== TEXT EXCERPT

FSDP Scheduled Fine-Tuning¶

Overview¶

FinetuningScheduler (FTS) now supports flexible, multi-phase, scheduled fine-tuning with the Fully Sharded Data Parallel (FSDP) strategy ( FSDPStrategy). This tutorial assumes a basic understanding of FSDP training, please see this PyTorch tutorial for a good introduction to FSDP training.

As with standard FSDP usage, FSDP wrapping of a LightningModule can be performed either by providing an auto_wrap_policy or (for maximal control) by overriding the configure_model method of LightningModule and manually wrapping the module.

This tutorial walks through the configuration of an example multi-phase, scheduled FSDP fine-tuning training session and largely uses the same code as the basic scheduled fine-tuning for SuperGLUE examples.

Example: Multi-Phase Scheduled Fine-Tuning with FSDP¶

Demonstration FTS FSDP training/profiling configurations and a DDP baseline for comparison are available under ./fts_examples/stable/config/advanced/fsdp.

====
== INFORMATION SHOWN

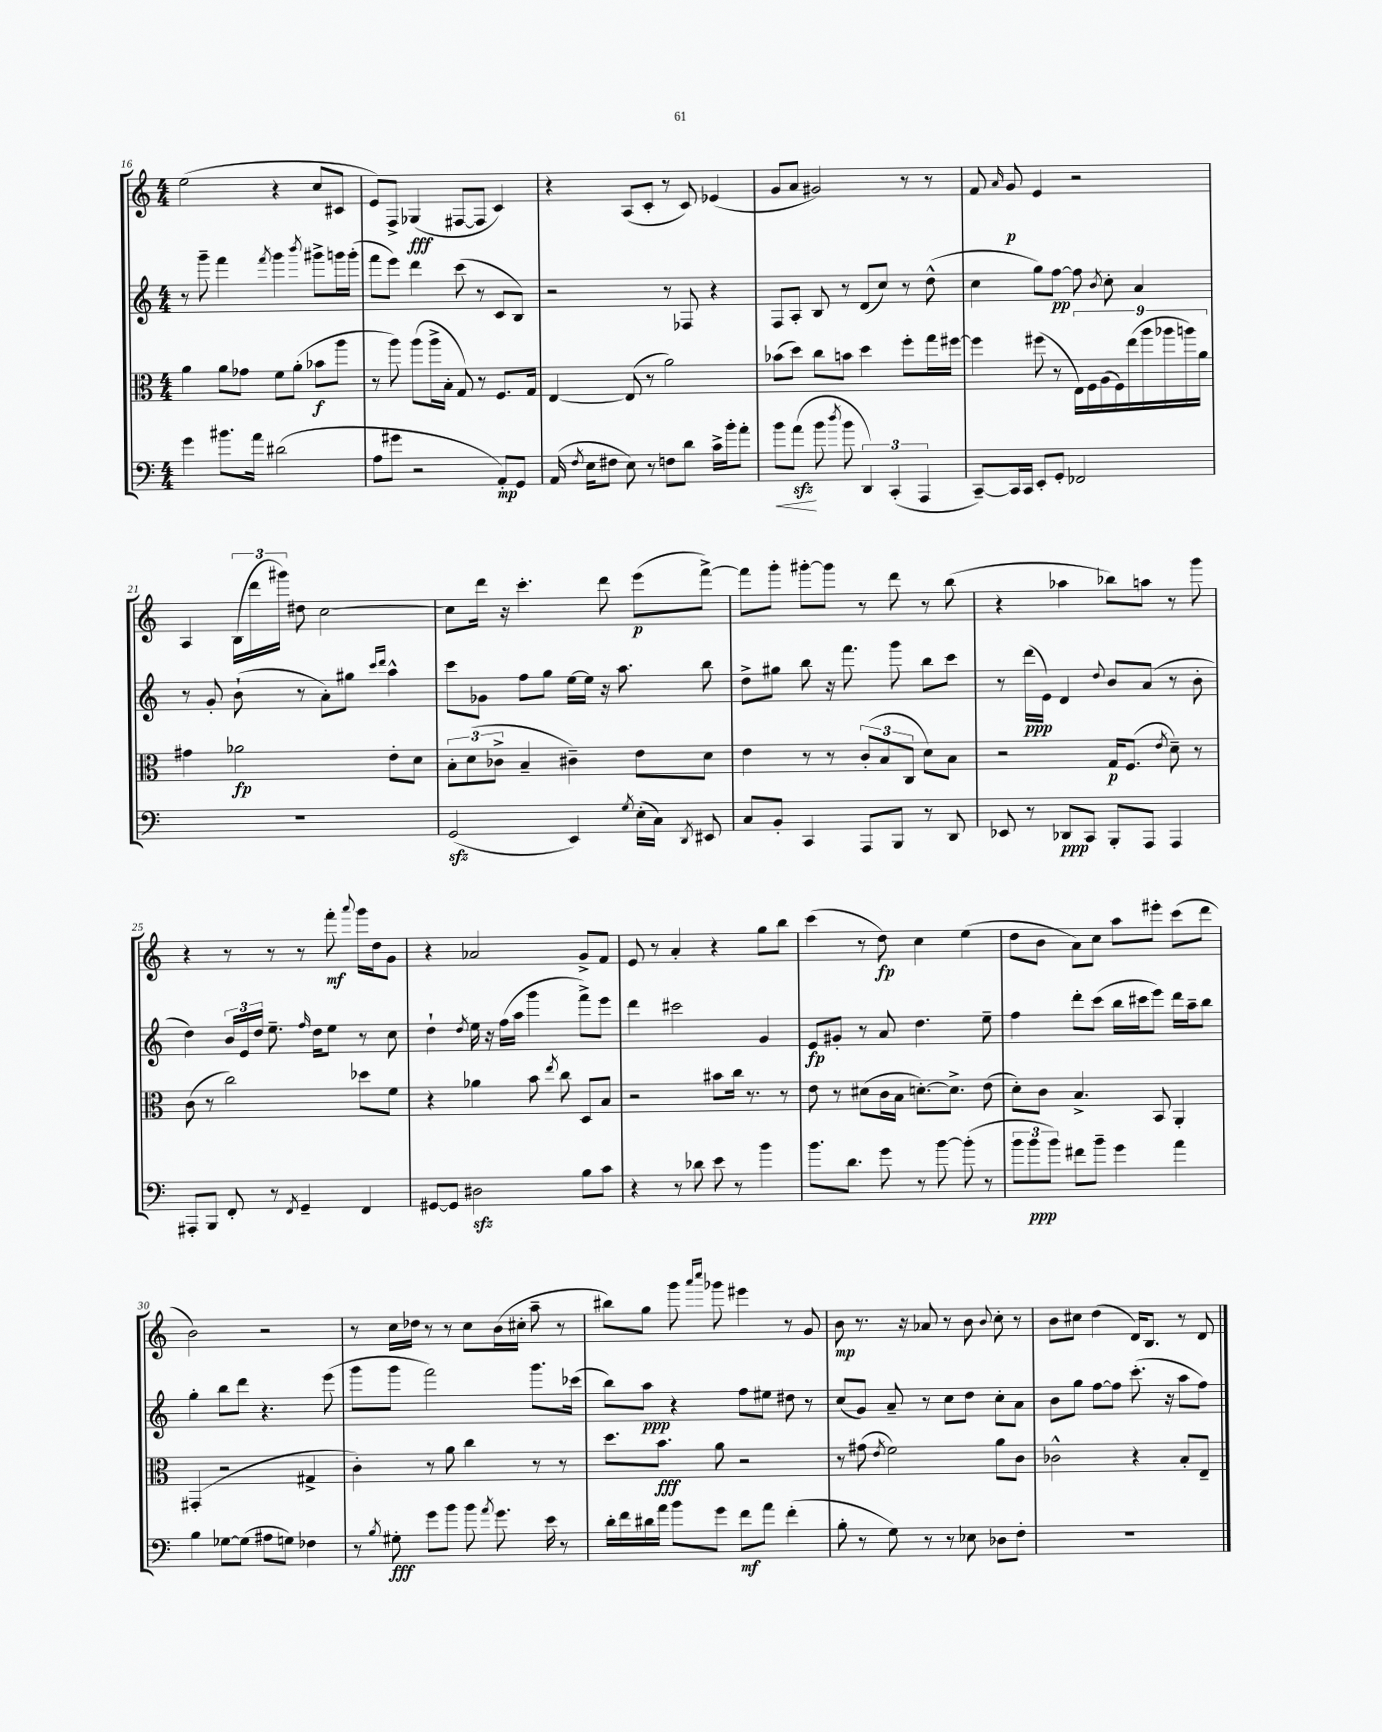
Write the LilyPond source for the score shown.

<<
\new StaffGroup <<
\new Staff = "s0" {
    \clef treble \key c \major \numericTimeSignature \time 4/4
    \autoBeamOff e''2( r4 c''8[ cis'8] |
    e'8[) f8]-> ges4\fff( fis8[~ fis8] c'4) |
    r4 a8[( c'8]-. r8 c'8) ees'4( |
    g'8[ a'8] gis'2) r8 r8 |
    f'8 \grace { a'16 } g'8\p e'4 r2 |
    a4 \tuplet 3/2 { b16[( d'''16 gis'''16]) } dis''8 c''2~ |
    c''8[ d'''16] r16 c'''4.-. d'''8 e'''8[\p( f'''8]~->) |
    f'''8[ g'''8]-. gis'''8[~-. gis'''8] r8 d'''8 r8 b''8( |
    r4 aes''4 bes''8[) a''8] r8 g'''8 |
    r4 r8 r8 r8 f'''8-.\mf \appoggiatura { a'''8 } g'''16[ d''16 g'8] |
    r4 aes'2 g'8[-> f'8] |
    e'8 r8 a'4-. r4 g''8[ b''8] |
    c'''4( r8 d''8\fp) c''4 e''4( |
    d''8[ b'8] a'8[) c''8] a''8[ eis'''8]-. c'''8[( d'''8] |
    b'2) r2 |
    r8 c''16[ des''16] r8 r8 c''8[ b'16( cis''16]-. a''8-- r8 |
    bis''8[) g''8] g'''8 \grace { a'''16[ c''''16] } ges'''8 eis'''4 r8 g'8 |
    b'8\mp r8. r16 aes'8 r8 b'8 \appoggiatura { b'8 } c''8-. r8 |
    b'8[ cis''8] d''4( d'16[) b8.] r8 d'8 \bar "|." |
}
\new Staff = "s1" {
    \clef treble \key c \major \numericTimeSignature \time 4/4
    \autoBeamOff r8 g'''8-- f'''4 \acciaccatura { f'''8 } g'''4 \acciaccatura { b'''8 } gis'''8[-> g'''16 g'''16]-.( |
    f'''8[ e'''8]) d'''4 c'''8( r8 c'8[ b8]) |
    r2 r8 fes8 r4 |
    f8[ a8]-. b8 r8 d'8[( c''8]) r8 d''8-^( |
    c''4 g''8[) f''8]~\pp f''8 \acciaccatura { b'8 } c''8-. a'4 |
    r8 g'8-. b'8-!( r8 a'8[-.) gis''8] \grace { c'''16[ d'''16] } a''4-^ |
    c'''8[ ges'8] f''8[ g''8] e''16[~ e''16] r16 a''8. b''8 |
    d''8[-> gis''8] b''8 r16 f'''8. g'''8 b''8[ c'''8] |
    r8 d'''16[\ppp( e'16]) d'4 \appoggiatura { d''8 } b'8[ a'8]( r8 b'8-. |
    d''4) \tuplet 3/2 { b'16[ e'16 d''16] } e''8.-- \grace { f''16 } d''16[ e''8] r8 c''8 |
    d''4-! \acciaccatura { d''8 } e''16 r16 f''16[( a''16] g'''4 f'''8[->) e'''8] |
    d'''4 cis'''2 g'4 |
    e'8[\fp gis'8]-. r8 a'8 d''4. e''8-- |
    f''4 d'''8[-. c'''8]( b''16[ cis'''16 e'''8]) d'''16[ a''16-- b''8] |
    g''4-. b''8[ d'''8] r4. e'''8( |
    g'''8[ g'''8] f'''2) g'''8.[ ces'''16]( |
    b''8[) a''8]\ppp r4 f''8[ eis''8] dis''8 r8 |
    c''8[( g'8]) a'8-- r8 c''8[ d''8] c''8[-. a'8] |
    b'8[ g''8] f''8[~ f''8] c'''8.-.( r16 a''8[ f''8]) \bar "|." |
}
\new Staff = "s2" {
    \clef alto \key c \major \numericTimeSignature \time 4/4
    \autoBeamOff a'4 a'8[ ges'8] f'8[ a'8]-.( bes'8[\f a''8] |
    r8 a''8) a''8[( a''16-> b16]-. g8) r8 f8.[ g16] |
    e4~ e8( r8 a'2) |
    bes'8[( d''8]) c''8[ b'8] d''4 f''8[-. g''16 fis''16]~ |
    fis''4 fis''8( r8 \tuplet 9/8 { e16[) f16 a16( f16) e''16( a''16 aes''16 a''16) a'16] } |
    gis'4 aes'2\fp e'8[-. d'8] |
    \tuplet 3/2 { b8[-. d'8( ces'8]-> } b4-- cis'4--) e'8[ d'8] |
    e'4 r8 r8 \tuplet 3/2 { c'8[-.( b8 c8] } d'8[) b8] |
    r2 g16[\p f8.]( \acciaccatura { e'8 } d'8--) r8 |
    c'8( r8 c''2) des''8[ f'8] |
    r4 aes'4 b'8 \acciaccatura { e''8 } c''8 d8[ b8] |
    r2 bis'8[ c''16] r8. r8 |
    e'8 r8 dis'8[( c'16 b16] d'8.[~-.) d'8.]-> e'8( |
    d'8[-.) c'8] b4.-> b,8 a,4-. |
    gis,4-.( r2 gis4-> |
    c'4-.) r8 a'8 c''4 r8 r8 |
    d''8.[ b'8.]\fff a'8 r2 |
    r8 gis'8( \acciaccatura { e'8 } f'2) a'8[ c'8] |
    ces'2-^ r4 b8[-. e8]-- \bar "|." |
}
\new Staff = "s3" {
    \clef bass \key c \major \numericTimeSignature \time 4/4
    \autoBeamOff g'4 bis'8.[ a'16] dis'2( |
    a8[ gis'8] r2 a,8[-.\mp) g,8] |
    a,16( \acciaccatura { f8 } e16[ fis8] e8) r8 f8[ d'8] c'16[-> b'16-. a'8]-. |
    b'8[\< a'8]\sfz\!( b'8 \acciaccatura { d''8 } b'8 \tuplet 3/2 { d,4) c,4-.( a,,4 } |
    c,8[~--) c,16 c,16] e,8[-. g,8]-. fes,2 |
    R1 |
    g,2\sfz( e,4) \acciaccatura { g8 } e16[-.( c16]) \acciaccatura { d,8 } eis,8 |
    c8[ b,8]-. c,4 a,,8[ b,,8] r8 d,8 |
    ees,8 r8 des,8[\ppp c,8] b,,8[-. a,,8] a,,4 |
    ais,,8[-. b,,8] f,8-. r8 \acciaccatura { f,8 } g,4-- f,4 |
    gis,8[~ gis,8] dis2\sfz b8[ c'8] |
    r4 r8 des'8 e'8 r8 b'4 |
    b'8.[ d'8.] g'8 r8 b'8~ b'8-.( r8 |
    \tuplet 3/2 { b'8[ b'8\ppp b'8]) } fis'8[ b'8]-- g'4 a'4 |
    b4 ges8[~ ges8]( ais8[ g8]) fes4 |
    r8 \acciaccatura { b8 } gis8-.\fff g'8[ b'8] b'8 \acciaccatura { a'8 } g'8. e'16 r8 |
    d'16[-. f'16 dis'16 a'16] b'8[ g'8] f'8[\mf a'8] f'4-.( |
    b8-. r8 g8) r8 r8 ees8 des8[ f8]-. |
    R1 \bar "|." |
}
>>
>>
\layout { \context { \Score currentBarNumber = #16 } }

====

_COMPLETE THE FOLLOWING_.
A – Using the FSDP fine-tuning tutorial, decide whether each statement agrees with it. For each, answer yes or no and quote the deciding words. (i) FSDP wrapping of a LightningModule can be done by supplying an auto_wrap_policy. (ii) The tutorial's code is entirely separate from the SuperGLUE fine-tuning examples. (iii) A DDP baseline is provided for comparison.
B – According to the FSDP fine-tuning tutorial, under which path are the demonstration configurations found?

_ANSWERS IN ORDER_.
A –
(i) Yes: "FSDP wrapping of a LightningModule can be performed either by providing an auto_wrap_policy"
(ii) No: "largely uses the same code as the basic scheduled fine-tuning for SuperGLUE examples"
(iii) Yes: "Demonstration FTS FSDP training/profiling configurations and a DDP baseline for comparison are available"

B – ./fts_examples/stable/config/advanced/fsdp